Evin tek çocuğu…
Anne-Baba üzerine titriyor adeta…
En iyi okullarda okusun istiyorlar çocuklarının…
Özellikle baba, oğlunun tekstil mühendisi olmasını çok istiyor…
Her fırsatta bunu dile getiriyor:
“Oğlum bak Bursa tekstil şehri… Benim de bu sektörde hatırlı dostlarım var. Tekstil mühendisi olduğun gün, en büyük fabrikada işin hazır… Yeter ki al diplomanı gel bana!”
*
Delikanlının, ailesine karşı sevgi ve saygısı sonsuz…
Okulunda da başarılı öğrencidir…
Takdirlerle geçiyor sınıflarını…
Okul dışında en büyük hobisi, müzik!
İnanılmaz seviyor müziği!
Yerli-yabancı her sanatçının, her grubun albümlerini çıktığı gün alıp dinlemekten büyük zevk alıyor…
Son sistem müzik dinleme cihazlarıyla donattığı odası adeta müzik odası gibi…
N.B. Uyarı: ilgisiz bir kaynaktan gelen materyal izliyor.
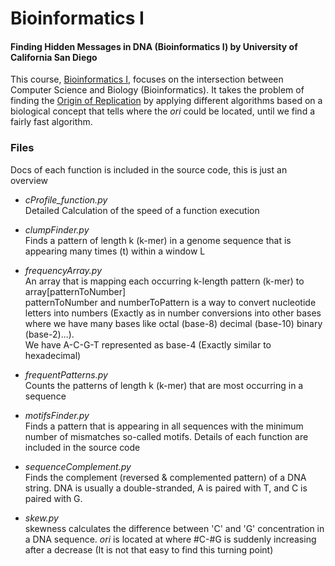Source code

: # Bioinformatics I 
#### Finding Hidden Messages in DNA (Bioinformatics I) by University of California San Diego

This course, [Bioinformatics I](https://www.coursera.org/learn/dna-analysis), focuses on the intersection between Computer Science and Biology (Bioinformatics). It takes the problem of finding the [Origin of Replication](https://en.wikipedia.org/wiki/Origin_of_replication) by applying different algorithms based on a biological concept that tells where the <i>ori</i> could be located, until we find a fairly fast algorithm.

### Files
Docs of each function is included in the source code, this is just an overview
* <i>cProfile_function.py</i> <br/>
  Detailed Calculation of the speed of a function execution

* <i>clumpFinder.py</i> <br/>
  Finds a pattern of length k (k-mer) in a genome sequence that is appearing many times (t) within a window L 

* <i>frequencyArray.py</i> <br/>
  An array that is mapping each occurring k-length pattern (k-mer) to array[patternToNumber] <br/>
  patternToNumber and numberToPattern is a way to convert nucleotide letters into numbers (Exactly as in number conversions into other bases where we have many bases like octal (base-8) decimal (base-10) binary (base-2)...). <br/>
  We have A-C-G-T represented as base-4 (Exactly similar to hexadecimal)

* <i>frequentPatterns.py</i> <br/>
  Counts the patterns of length k (k-mer) that are most occurring in a sequence

* <i>motifsFinder.py</i> <br/>
  Finds a pattern that is appearing in all sequences with the minimum number of mismatches
    so-called motifs. Details of each function are included in the source code
    
* <i>sequenceComplement.py</i> <br/>
  Finds the complement (reversed & complemented pattern) of a DNA string. DNA is usually a double-stranded, A is paired with T, and C is paired with G.
      
* <i>skew.py</i> <br/>
  skewness calculates the difference between 'C' and 'G' concentration in a DNA sequence. <i>ori</i> is located at where #C-#G is suddenly increasing after a decrease (It is not that easy to find this turning point)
Ondaki şarkı arşivi, birçok radyo kanalında yok o yıllar!
*
Ve bir akşam, delikanlı şu sözü veriyor babasına:
“Ben, sizin isteğinizi yerinize getireceğim. Tekstil mühendisi olacağım. Diplomamı getirip size vereceğim ama sonra bana karışmayacaksınız! Anlaştık mı?”
Karşılıklı sözler tutuluyor…
Delikanlı hiç fire vermeden okulunu bitirip mühendislik diplomasını çerçeveletip babasına verdikten sonra “hadi bana müsaade!” diyerek İstanbul’a taşınıyor.
Kısa zamanda radyo kanallarının paylaşamadığı, dinleyici kitlesi her geçen gün artan başarılı bir müzik programcısı oluyor…
O mutlu, aile gururlu!
Baba, dost sohbetlerinde konu çocuklardan açılınca özeleştiri yapmaktan da kaçınmıyor:
“İyi ki, müzik sevgisini engellememişiz! Hem sevdiği işi yapıyor hem mühendisliğinden daha çok para kazanıyor kerata!”
*
Bu anekdotu niye mi paylaştım?
Üniversite çağındaki çocukları için aynı kaygıları yaşayan öyle çok aileler var ki!
Bırakalım çocuklarımız mesleki tercihlerinde, yalnız paraya değil yeteneklerine ve hayallerine de yer versinler!
Mutluluğun diplomasını alsınlar önce!
Sevgiyle yapsınlar kariyeri!
Yeni yönetime başarılar!
Yeni seçilen Bursaspor yönetimini kutluyorum.
Ateşten gömleği giydiler!
Allah yardımcıları olsun!
Aslında kulübü bu borç sarmalından kurtaracak çare de hazır yeni yönetimin…
Yeni Stadyum!
Stat ve kapılarının isim hakkını, locaları, kulübe ait ofisleri, dükkanları kısa sürede güzel bir şekilde pazarlayabilirlerse, buralardan hatırı sayılır bir kaynak elde ederler.
Bu kaynak, borçların tamamını ödemez elbette ama bu sezon ekonomik açıdan rahat bir nefes almalarını sağlayacaktır.
İnşallah yeni stadyumun pazarlanması konusunda duygusal değil de profesyonelce davranılır, altın yumurtlayan tavuğu, mundar etmezler!
Bayraklar nerede?
Pazar günkü tarihi Bursaspor-Trabzonspor maçında, tribünleri doldurarak yine gösterdi gücünü ve sevgisini, Bursaspor taraftarı…
Atkılı ve cep telefonu ışığı ile yaptığı görsel şovlarıyla, maç boyunca Timsah Arena’yı inleten tezahüratlarıyla, “İşte taraftar böyle olur, destek böyle olur” dedirtti, tüm Türkiye’ye…
O maçtaki taraftar şovunda eksik olan tek şey, Bursaspor bayrakları çok azdı!
Tribünlerde düz yeşil ve beyaz renklerde dev bayraklar da dalgalanmalı…
Yalnız futbol değil tekstil şehri olduğumuzu da görmeli cümle alem!